Ogni volta che ci viene voglia del filetto di pesce persico, cerchiamo di ricordare i danni incalcolabili procurati dall’introduzione di specie esotiche in habitat non in grado di sostenerle. E, soprattutto, cerchiamo di non lasciar sole persone come la professoressa Wangari Mathai, cofondatrice del Green Belt Movement (cfr. Missioni Consolata, ottobre/novembre 2002).
I guai di questa coraggiosa kikuyu con il corrotto regime di Nairobi iniziarono proprio sulle rive del Lago Vittoria: dopo appena un anno di attività, il Green Belt Movement era riuscito a mettere a dimora una quantità di alberi superiore a quella che il governo era riuscito a piantare nei 10 anni precedenti. Però il discorso non è solo quantitativo, ma anche qualitativo: troppe volte la riforestazione è intesa come AGROFORESTRY, come BUSINESS e come introduzione di specie esotiche, dotate di apparati giganteschi, che prelevano acqua a dismisura e creano i presupposti per altro degrado ecologico.

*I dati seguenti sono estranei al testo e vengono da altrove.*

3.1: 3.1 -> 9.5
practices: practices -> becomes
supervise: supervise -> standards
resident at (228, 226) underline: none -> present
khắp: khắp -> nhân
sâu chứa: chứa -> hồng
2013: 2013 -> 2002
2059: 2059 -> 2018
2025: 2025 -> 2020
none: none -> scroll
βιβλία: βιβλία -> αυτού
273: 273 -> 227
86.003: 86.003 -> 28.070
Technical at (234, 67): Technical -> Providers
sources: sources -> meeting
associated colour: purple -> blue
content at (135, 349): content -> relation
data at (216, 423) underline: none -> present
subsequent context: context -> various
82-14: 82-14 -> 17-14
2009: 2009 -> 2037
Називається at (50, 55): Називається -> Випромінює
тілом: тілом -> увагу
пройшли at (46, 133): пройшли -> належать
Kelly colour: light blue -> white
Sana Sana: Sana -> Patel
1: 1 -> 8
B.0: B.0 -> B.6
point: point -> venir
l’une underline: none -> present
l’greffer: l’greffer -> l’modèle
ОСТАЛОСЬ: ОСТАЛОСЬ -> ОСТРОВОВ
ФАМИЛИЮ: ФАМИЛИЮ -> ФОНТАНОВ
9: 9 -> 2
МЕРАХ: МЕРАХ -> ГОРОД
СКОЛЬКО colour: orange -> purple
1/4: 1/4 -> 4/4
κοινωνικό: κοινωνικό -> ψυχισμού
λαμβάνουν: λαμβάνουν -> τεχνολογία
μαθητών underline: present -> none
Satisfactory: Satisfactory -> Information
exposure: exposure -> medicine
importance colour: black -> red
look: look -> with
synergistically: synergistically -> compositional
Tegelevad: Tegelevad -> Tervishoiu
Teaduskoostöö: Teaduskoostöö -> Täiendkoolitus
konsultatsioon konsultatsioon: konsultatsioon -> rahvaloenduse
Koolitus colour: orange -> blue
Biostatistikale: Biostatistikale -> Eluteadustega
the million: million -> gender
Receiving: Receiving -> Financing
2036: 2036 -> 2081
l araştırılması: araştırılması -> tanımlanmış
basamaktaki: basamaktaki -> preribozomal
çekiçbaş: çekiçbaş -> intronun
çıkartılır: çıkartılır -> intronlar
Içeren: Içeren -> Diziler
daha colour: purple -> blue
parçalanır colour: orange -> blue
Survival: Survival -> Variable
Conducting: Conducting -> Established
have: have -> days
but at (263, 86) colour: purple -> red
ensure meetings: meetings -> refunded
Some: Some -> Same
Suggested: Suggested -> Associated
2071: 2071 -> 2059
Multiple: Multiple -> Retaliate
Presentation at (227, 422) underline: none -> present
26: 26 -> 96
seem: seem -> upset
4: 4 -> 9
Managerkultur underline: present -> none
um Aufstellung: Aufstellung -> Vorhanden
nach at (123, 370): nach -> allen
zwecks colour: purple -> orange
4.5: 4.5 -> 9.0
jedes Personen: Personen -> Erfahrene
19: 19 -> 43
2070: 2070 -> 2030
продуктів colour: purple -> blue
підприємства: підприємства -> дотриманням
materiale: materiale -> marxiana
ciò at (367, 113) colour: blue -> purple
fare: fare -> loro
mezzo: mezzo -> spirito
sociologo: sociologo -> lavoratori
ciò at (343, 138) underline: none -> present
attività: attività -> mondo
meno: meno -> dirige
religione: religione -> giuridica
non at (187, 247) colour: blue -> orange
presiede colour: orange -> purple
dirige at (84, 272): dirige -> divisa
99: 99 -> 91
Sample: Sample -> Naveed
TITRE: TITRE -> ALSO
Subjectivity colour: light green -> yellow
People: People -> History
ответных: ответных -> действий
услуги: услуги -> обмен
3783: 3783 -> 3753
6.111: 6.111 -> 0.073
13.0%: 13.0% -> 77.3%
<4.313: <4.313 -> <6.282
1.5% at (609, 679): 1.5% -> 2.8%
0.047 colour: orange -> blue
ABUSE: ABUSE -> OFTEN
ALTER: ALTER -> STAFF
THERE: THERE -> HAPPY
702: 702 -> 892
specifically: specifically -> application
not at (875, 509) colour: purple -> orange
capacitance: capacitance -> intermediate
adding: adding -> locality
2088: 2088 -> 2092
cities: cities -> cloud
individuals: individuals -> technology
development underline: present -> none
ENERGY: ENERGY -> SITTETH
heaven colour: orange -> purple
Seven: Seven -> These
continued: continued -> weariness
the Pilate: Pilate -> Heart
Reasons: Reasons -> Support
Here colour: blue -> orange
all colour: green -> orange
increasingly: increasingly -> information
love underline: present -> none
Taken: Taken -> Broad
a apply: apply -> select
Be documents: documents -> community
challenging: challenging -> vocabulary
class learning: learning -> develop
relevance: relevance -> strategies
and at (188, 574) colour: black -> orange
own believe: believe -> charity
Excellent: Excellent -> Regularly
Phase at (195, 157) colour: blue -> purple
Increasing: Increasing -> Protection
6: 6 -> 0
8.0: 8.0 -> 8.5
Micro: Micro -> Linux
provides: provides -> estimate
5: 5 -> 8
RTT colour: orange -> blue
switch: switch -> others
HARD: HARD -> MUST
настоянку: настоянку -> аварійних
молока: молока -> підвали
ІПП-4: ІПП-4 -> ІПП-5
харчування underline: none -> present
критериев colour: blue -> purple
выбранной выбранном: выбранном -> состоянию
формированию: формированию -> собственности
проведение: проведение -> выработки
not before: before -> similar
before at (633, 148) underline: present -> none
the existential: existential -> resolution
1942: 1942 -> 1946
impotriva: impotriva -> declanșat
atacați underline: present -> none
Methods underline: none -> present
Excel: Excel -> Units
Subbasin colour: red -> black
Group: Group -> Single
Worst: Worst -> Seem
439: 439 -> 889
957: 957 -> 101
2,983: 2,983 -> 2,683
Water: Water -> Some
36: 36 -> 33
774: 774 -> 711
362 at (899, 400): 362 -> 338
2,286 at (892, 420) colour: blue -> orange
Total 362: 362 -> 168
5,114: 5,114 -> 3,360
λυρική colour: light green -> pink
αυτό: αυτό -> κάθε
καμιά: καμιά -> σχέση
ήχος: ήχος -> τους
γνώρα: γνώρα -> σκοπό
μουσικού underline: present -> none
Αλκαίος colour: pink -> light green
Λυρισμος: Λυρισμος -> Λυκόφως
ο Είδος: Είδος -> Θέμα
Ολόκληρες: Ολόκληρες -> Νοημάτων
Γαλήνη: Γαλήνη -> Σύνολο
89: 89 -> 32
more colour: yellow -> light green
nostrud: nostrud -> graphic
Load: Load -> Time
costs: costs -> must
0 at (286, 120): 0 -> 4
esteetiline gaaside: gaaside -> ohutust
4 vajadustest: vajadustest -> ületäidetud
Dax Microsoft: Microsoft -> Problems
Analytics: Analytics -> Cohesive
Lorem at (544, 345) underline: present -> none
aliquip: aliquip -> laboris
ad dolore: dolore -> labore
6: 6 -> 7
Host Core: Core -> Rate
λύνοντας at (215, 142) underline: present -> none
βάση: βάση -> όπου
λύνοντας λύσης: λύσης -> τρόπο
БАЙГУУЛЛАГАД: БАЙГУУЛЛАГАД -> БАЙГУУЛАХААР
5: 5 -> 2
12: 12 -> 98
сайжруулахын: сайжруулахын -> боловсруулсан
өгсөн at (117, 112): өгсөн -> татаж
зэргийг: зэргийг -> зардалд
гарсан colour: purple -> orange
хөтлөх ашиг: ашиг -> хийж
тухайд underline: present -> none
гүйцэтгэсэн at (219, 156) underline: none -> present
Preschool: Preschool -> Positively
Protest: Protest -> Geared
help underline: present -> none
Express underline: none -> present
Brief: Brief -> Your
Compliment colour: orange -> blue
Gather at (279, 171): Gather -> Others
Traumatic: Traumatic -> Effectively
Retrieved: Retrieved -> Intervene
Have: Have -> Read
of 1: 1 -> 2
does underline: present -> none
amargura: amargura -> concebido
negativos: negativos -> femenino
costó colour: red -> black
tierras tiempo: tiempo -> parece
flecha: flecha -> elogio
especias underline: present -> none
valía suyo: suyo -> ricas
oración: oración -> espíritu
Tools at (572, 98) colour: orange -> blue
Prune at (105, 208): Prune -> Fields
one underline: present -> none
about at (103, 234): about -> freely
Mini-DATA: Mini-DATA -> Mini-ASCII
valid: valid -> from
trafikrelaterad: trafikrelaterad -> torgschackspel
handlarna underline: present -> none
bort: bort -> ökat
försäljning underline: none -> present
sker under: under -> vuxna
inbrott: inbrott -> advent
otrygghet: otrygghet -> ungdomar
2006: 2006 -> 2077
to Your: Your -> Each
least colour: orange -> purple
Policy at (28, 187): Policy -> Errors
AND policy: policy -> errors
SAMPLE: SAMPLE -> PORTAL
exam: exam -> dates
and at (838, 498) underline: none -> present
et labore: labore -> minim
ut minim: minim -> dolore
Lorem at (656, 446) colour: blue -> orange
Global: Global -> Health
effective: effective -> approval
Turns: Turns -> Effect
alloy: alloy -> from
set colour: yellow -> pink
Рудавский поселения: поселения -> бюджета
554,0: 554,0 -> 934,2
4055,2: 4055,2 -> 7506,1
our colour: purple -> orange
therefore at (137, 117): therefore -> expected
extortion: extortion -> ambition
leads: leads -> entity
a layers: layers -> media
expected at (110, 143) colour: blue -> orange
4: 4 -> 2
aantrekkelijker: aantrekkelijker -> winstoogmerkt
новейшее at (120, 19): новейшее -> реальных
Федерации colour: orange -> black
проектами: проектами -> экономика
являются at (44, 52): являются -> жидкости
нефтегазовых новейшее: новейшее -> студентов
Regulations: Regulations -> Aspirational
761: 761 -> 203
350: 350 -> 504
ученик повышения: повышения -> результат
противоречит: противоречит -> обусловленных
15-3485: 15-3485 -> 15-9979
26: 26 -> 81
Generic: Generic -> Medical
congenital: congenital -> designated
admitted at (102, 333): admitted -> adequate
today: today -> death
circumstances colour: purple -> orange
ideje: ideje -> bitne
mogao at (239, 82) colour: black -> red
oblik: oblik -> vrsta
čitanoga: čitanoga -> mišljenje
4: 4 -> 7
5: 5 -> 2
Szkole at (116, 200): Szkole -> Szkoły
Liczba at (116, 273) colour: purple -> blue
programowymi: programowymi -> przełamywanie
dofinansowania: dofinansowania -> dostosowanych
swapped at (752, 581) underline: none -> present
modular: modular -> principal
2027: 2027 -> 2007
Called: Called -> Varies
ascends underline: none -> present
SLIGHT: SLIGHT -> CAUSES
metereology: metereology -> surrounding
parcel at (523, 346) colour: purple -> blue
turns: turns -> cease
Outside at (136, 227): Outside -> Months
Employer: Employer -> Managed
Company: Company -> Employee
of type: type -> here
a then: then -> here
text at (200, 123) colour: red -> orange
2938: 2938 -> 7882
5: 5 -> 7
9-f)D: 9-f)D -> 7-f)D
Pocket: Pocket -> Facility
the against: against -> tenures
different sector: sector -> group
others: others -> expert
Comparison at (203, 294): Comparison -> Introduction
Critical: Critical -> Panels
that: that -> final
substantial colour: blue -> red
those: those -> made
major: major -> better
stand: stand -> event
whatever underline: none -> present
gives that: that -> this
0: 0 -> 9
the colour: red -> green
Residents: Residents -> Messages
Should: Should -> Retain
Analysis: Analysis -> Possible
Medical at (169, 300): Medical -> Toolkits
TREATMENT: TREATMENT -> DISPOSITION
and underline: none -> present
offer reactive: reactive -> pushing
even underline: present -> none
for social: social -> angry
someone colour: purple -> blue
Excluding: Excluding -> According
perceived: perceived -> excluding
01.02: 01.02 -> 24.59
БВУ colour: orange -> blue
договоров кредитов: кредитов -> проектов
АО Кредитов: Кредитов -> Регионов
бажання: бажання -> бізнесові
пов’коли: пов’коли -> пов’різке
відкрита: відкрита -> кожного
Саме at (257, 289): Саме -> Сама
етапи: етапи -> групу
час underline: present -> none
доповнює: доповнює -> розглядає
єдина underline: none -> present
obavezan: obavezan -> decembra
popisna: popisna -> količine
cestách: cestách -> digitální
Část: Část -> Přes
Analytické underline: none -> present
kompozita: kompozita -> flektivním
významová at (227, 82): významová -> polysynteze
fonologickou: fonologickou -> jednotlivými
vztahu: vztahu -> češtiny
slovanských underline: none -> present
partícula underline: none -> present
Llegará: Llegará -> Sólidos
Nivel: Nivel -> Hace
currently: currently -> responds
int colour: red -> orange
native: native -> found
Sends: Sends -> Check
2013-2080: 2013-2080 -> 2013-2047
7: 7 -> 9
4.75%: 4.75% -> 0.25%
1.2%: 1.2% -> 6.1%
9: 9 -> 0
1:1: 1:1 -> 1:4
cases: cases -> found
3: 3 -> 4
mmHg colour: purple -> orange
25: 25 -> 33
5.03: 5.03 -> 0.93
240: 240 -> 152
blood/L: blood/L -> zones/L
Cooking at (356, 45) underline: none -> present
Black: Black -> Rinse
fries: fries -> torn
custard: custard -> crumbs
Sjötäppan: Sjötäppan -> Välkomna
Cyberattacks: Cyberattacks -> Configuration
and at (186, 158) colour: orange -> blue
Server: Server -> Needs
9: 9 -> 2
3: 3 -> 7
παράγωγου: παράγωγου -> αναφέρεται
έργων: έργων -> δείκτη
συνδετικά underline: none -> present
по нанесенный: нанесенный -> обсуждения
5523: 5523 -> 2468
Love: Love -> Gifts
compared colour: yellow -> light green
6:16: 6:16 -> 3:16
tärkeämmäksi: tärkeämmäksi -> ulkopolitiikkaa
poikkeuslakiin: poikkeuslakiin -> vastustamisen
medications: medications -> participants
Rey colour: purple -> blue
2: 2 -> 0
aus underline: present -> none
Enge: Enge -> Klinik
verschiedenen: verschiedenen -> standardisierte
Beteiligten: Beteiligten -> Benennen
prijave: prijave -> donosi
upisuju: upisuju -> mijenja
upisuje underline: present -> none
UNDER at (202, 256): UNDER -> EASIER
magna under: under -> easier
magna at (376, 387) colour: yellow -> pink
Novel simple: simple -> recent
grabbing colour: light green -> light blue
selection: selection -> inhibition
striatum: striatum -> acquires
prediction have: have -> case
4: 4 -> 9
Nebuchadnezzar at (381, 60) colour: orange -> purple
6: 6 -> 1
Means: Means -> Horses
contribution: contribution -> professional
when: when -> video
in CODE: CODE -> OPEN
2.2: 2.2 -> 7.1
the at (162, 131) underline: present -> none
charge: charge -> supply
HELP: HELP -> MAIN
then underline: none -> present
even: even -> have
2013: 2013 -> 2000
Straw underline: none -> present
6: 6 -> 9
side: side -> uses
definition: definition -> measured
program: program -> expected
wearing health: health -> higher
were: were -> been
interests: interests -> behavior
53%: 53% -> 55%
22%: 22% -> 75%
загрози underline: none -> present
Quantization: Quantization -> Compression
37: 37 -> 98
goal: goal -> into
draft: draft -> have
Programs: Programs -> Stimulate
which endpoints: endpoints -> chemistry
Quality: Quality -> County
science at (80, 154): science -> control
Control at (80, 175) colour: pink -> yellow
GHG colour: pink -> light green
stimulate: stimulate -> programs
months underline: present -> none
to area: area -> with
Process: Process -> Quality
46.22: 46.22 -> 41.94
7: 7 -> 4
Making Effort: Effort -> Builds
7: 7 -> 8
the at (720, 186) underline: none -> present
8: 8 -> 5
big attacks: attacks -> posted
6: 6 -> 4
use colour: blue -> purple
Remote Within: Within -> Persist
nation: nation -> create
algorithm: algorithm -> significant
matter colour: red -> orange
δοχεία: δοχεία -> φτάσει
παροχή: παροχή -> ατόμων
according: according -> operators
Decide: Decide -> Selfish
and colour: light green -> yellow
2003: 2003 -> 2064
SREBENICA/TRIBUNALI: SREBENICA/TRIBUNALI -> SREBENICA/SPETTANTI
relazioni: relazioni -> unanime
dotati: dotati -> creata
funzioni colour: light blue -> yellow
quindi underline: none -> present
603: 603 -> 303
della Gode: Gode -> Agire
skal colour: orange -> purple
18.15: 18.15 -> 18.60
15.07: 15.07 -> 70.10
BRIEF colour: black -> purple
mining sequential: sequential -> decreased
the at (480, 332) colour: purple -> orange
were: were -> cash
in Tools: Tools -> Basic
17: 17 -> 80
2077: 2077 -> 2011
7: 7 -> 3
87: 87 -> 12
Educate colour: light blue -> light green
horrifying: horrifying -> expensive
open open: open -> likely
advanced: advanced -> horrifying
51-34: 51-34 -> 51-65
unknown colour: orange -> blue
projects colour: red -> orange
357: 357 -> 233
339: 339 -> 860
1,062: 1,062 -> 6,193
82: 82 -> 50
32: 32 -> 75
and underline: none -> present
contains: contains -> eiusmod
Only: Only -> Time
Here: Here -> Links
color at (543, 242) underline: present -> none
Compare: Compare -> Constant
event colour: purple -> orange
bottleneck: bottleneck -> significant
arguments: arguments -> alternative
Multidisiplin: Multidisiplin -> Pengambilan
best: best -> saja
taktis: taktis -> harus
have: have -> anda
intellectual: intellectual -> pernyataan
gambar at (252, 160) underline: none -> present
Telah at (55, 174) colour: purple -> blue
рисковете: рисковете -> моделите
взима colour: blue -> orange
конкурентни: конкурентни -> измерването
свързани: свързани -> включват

Se il Kenya vuole davvero uscire dalla crisi che lo attanaglia, dovrà restituire alle foreste naturali lo spazio loro sottratto dalle piantagioni di tabacco, cotone, caffè, canna da zucchero, ananas, e fare in modo che anche attorno ai laghi, come il Vittoria, sia ricreata la lussureggiante vegetazione presente fino ad alcuni decenni fa.
Speriamo che almeno i cattolici del Kenya prendano a cuore questi problemi, così come è sembrato di capire dall’intervista di Paolo Moiola ai quattro vescovi e, in particolare, dalle parole pronunciate da monsignor Virgilio Pante.
Aiutiamo il Vittoria a… vincere, ad essere un lago di vita e non di morte.